**Compito 1**
Secondo il testo sulla storia dell'Università Popolare di Trieste, a quale scopo nasce l'istituzione nel 1899? Rispondi in una o due frasi.
**Compito 2**
Riprendi il testo sulla storia dell'Università Popolare di Trieste e proseguilo dal punto in cui si interrompe.

**Testo di studio**
□ □ □ □

Una storia di cultura e identità

L’Università Popolare di Trieste (UPT) nasce il 16 dicembre 1899 come istituzione laica e democratica volta a diffondere la conoscenza e l’istruzione tra tutte le classi sociali. Fin dalle origini, l’Ente si propone di rendere la cultura accessibile a tutti, promuovendo la crescita personale e civile attraverso la formazione continua, le conferenze pubbliche, i corsi e le attività artistiche.
Per tutto il Novecento, l’UPT attraversa con tenacia periodi di grandi trasformazioni storiche e politiche: dall’epoca asburgica all’annessione all’Italia, dalle due guerre mondiali alla complessa stagione del dopoguerra. In ogni fase, riesce a rinnovarsi senza tradire la propria missione originaria, divenendo un punto di riferimento stabile per la vita culturale della città e dell’intero territorio giuliano.

□ □ □ □

**Estratti dei record**
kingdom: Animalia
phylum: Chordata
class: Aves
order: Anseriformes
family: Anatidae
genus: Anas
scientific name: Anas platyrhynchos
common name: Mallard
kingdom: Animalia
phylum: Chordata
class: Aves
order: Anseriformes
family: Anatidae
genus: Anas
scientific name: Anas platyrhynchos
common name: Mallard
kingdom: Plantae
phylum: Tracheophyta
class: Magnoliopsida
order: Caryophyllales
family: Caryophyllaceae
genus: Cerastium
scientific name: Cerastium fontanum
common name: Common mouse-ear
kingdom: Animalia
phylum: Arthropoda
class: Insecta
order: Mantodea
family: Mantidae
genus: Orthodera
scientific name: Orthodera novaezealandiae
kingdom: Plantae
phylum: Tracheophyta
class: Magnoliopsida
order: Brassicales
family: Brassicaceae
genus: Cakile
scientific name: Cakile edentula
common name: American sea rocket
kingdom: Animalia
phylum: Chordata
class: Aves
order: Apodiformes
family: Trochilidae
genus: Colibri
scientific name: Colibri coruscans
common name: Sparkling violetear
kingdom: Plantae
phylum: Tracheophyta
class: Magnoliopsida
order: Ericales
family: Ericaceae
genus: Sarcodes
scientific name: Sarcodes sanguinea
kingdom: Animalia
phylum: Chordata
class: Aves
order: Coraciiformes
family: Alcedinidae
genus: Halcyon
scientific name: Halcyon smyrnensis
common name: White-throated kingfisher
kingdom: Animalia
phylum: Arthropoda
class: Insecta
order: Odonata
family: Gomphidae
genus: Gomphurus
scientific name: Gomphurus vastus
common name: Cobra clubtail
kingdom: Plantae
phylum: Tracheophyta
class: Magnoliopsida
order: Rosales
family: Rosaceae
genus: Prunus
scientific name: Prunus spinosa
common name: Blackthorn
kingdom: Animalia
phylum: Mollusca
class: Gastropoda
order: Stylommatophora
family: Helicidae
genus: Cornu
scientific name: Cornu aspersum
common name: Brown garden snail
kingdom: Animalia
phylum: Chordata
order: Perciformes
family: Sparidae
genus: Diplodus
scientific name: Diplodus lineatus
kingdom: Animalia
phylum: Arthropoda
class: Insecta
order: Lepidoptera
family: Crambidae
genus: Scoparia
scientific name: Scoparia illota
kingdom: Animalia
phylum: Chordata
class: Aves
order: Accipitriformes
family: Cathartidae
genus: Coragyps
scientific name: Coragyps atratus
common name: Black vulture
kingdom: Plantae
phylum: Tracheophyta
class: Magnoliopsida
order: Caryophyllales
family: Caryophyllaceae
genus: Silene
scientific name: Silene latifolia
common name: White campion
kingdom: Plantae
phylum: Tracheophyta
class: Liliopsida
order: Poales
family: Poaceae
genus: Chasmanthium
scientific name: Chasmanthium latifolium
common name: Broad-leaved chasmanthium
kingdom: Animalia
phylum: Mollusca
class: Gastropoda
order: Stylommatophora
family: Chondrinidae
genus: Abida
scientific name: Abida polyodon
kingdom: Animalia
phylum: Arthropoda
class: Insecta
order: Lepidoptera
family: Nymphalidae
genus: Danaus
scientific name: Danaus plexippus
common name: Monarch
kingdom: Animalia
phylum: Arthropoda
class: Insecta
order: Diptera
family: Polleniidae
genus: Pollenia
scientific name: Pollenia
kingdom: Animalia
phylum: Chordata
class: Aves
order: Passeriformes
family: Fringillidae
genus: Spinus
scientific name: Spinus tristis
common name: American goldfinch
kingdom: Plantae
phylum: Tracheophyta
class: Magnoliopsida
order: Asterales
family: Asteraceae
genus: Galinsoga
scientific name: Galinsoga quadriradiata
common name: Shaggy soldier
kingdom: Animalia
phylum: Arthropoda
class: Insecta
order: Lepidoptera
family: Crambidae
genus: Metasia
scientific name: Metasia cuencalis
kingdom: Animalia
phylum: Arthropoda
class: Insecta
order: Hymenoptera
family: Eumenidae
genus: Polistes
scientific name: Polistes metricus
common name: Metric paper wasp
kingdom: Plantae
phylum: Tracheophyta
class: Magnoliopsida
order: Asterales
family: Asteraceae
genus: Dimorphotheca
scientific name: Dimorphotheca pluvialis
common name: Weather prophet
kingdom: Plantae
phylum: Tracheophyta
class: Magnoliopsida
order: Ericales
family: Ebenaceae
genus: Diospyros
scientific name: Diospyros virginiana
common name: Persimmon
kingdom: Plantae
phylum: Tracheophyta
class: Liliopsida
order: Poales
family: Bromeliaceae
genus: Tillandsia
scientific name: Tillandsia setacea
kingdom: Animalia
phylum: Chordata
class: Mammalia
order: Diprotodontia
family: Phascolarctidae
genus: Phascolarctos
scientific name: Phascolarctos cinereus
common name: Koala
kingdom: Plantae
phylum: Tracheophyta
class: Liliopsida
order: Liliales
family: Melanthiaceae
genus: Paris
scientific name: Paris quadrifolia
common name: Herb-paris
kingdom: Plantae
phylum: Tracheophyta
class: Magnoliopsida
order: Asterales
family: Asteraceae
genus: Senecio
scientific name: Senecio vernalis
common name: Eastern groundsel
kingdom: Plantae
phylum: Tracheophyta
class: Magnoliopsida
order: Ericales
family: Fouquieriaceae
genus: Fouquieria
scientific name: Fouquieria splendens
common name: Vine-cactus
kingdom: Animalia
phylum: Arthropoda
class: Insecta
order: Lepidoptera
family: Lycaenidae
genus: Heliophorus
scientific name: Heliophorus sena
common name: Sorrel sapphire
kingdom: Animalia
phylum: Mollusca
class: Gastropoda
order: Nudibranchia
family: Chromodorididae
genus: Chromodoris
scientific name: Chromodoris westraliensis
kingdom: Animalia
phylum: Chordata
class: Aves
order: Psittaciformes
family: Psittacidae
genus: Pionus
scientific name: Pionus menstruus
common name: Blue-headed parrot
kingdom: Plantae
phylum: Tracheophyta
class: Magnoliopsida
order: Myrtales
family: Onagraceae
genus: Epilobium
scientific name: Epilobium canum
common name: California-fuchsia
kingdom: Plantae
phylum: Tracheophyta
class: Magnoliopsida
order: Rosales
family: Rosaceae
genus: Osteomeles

□ □ □ □

**Risposta 1**
L'Università Popolare di Trieste nasce come istituzione laica e democratica per diffondere la conoscenza e l'istruzione tra tutte le classi sociali. Vuole rendere la cultura accessibile a tutti e promuovere la crescita personale e civile attraverso la formazione continua, le conferenze pubbliche, i corsi e le attività artistiche.

**Risposta 2**
A partire dal 1965, su incarico del Ministero degli Affari Esteri e, in seguito, della Regione Autonoma Friuli Venezia Giulia, l’UPT amplia la propria azione oltreconfine, assumendo il compito di sostenere le Comunità Italiane dell’ex Jugoslavia nella tutela della lingua, della cultura e dell’identità nazionale.
Dopo più 50 anni di collaborazione consolidata con tutte le sigle dei soggetti rappresentativi il Mondo dell’Esodo in Italia, dal 2017 l’Ente UPT è firmataria delle convenzioni annuali assieme a Federesuli per l’erogazione e la rendicontazione delle annualità della Legge del 16 marzo 2001, n. 72, recante “Interventi a tutela del patrimonio storico e culturale delle comunità degli esuli italiani dall’Istria, da Fiume e dalla Dalmazia”, e successive modificazioni del Ministero della Cultura di concerto con il Ministro degli affari esteri e della cooperazione internazionale.
L’UPT a Trieste: una cultura diffusa e popolare
L’Università Popolare di Trieste è profondamente radicata nel tessuto cittadino. Nata per offrire a tutti i cittadini opportunità di apprendimento, è oggi una presenza riconosciuta e autorevole nel panorama culturale locale.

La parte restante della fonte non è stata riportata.